* _ACTIVITY_
Reproduce word for word the stretch of the St. Croix Avis text from "Harriet Hatchett, Richard" through "the hurricane's survivors.".

* _DOCUMENT EXCERPT_
——
St. Croix Avis
- Format: Weekly
- Founder: Richard Hatchett
- Founded: 1844
- Ceased publication: 2024
- Language: English Danish
- City: Christiansted, Saint Croix
- Country: Danish West Indies (1844–1917) United States Virgin Islands (1917–2024)

= St. Croix Avis =

Defunct US Virgin Islands newspaper

The St. Croix Avis was a weekly newspaper published in the United States Virgin Islands (the Danish West Indies until 1917) between 1844 and 2024. Founded by Richard Hatchett in 1844, the St. Croix Avis was one of the first newspapers local to the Virgin Islands and by 1990 the oldest extant newspaper in the Caribbean. It shut down in 2024 after becoming unable to compete with online news and social media.

==History==
The St. Croix Avis was founded in 1844 by Richard Hatchett (who was its editor from then until his death in 1851) under the Danish West Indian government; the Virgin Islands were at that time a territory of Denmark called the Danish West Indies. The St. Croix Avis was headquartered in Christiansted on the island of Saint Croix. It was the successor of The Royal Danish American Gazette, which was the first newspaper based in the Virgin Islands.

Logo of the St. Croix Avis in 1865

Harriet Hatchett, Richard Hatchett's wife, took control of the newspaper after Richard's death and owned it until she gave it to Hans Hatchett, a relative of Richard's, in 1852. In 1866 Hans gave his ownership to Peter Hatchett, another relative; Peter ran the paper from 1866 to 1868.

Many of the St. Croix Aviss readers were literate black slaves. In 1836 Governor-General Peter von Scholten had announced the Country School Ordinance, which made education compulsory for enslaved children of the Virgin Islands.

On October 29, 1867, the San Narciso hurricane destroyed the office of another Virgin Islands newspaper, the St Thomas Tidende, but did not affect the St. Croix Avis as the latter's office was 43 mi from the Tidendes and avoided the storm's landfall. The St. Croix Avis reported on the hurricane and reproduced letters to the editor from the hurricane's survivors.

Hans regained his editorship in 1868 and kept it until 1876. Afterward the St. Croix Avis went through many owners, namely Lauritz Holm (1872 to 1874), Christian Dahl (1874 to 1877), Julius Knuthsen (six months in 1877), John T. Quin (1877 to 1878), Paludan (Note: Lent spells Muller's first name as Faludan, but other sources list it as Paludan.) Muller (1878 to 1879) and Albert Hanschell (1879 to 1884). Quin bought the newspaper in 1884, and under his ownership the newspaper improved its reporting on events outside of the Virgin Islands.

After Quin's death in 1916 the newspaper's foreman, Gustave Johansen, took control of the newspaper, but the St. Croix Avis received condemnation under his ownership for policies that the public thought were detrimental to workers.
——
* _GIVEN INFORMATION_
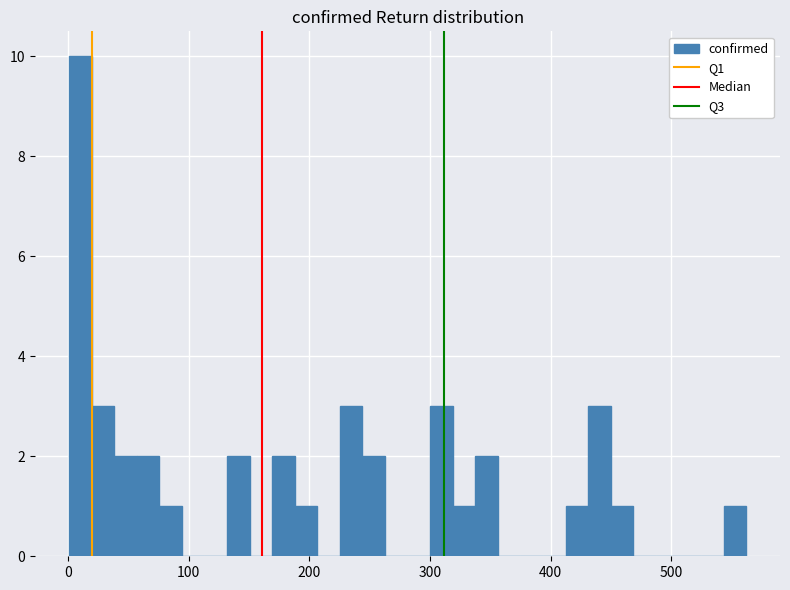

Read against the x-axis, roughly where is the centre of the tallest bar?

10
——
* _RESULT OF THIS EXERCISE_
Harriet Hatchett, Richard Hatchett's wife, took control of the newspaper after Richard's death and owned it until she gave it to Hans Hatchett, a relative of Richard's, in 1852. In 1866 Hans gave his ownership to Peter Hatchett, another relative; Peter ran the paper from 1866 to 1868.

Many of the St. Croix Aviss readers were literate black slaves. In 1836 Governor-General Peter von Scholten had announced the Country School Ordinance, which made education compulsory for enslaved children of the Virgin Islands.

On October 29, 1867, the San Narciso hurricane destroyed the office of another Virgin Islands newspaper, the St Thomas Tidende, but did not affect the St. Croix Avis as the latter's office was 43 mi from the Tidendes and avoided the storm's landfall. The St. Croix Avis reported on the hurricane and reproduced letters to the editor from the hurricane's survivors.